[Stored items]
........

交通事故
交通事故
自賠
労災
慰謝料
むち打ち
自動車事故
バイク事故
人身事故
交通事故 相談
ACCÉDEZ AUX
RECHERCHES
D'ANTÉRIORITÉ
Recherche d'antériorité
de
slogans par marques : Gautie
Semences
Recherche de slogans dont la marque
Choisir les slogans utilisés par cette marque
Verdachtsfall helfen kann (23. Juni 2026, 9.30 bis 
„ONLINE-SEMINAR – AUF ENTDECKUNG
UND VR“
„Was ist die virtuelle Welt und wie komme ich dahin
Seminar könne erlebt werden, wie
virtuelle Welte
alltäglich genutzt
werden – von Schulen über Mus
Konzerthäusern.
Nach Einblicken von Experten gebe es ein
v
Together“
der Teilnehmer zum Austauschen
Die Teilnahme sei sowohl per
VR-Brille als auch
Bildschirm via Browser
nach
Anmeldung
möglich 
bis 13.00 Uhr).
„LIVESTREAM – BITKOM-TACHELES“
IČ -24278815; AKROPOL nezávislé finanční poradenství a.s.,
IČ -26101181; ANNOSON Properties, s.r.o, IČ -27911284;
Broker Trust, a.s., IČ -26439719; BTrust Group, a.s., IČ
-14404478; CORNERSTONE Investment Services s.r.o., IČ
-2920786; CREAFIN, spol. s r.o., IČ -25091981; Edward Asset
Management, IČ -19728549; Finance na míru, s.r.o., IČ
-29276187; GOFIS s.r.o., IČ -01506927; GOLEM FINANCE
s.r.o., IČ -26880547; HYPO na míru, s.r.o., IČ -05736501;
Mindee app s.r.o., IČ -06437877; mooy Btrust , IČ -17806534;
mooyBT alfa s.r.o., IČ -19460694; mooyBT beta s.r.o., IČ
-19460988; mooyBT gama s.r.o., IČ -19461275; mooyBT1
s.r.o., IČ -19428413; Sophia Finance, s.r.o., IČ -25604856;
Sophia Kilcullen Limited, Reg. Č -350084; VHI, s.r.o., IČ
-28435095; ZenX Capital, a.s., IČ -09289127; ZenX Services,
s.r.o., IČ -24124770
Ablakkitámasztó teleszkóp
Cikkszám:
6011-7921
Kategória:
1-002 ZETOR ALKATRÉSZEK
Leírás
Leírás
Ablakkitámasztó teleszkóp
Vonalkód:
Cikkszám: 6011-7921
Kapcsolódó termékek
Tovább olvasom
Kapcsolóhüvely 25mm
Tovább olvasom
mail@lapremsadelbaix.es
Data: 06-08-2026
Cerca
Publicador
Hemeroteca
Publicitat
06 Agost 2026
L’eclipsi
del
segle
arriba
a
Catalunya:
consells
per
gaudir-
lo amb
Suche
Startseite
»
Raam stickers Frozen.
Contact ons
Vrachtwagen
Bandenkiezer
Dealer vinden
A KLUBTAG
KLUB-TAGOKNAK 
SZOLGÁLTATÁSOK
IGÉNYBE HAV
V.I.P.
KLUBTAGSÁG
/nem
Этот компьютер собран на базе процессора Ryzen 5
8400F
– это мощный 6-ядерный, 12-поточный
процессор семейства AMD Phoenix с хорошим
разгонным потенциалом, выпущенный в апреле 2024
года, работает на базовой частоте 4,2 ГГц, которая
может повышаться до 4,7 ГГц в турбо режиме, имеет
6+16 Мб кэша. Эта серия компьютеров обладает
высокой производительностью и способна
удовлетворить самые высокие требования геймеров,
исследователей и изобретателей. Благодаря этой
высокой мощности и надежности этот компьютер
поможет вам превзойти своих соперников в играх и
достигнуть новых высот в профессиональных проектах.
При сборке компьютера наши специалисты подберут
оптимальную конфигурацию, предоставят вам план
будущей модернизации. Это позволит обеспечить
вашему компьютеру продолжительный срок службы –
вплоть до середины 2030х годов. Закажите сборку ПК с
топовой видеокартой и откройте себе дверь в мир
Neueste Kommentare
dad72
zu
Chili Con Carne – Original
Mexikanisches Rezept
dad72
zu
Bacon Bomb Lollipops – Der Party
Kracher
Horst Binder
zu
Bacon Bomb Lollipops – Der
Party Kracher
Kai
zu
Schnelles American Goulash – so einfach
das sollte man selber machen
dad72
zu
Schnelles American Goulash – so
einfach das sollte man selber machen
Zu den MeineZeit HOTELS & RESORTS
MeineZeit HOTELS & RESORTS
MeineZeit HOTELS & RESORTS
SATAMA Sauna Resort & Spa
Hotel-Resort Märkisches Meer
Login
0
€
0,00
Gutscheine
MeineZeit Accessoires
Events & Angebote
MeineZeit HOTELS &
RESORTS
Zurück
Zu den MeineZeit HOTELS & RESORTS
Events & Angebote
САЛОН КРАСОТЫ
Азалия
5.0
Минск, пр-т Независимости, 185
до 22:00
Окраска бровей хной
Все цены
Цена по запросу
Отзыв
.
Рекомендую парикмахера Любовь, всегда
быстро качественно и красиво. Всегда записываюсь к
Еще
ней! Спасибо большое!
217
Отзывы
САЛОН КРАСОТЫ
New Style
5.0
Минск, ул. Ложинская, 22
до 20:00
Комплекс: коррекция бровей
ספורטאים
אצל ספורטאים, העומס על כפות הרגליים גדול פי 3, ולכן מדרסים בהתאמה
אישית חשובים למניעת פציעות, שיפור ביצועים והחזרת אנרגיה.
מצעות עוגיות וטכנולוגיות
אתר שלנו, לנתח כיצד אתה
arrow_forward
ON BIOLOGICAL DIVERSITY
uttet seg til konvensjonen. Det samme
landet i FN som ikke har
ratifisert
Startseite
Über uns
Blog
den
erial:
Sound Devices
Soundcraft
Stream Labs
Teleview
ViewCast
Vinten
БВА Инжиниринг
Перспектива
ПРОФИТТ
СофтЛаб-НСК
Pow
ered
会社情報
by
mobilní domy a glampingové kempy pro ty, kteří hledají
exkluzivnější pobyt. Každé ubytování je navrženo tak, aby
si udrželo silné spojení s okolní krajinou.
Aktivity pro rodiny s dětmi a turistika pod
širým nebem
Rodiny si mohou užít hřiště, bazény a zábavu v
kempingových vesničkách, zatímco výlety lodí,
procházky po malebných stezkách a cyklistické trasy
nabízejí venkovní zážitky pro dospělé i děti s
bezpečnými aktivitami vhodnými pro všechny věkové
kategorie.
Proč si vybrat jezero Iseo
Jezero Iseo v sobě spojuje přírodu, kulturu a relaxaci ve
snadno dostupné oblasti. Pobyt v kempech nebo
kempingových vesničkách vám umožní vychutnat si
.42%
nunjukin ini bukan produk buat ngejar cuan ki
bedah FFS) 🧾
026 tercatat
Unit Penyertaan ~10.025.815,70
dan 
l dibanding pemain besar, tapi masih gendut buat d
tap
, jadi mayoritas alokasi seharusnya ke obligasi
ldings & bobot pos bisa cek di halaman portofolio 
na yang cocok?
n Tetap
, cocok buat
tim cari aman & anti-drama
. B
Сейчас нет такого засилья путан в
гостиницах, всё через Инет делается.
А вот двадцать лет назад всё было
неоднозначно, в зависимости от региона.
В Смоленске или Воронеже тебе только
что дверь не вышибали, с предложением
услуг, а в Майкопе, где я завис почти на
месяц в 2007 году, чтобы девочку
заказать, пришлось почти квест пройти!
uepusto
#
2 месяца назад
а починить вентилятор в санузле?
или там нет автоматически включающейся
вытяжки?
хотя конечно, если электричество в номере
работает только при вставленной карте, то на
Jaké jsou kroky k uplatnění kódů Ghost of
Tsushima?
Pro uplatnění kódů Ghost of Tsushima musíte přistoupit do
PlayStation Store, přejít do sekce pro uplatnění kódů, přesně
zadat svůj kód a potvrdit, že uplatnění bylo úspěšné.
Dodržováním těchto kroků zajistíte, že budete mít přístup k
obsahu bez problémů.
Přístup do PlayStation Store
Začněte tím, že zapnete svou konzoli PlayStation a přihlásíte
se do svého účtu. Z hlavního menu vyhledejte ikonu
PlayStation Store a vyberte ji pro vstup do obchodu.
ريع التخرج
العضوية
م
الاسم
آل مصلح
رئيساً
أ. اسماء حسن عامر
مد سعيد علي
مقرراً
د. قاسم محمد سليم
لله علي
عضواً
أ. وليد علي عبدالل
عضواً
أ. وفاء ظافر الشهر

........

— WHAT NEEDS TO BE DONE —
Look above for the line holding "026 tercatat", then set down exactly that line and every line after it up to and including the line holding "месяц в 2007 году, чтобы девочку", with nothing else.

— TASK OUTPUT —
026 tercatat
Unit Penyertaan ~10.025.815,70
dan 
l dibanding pemain besar, tapi masih gendut buat d
tap
, jadi mayoritas alokasi seharusnya ke obligasi
ldings & bobot pos bisa cek di halaman portofolio 
na yang cocok?
n Tetap
, cocok buat
tim cari aman & anti-drama
. B
Сейчас нет такого засилья путан в
гостиницах, всё через Инет делается.
А вот двадцать лет назад всё было
неоднозначно, в зависимости от региона.
В Смоленске или Воронеже тебе только
что дверь не вышибали, с предложением
услуг, а в Майкопе, где я завис почти на
месяц в 2007 году, чтобы девочку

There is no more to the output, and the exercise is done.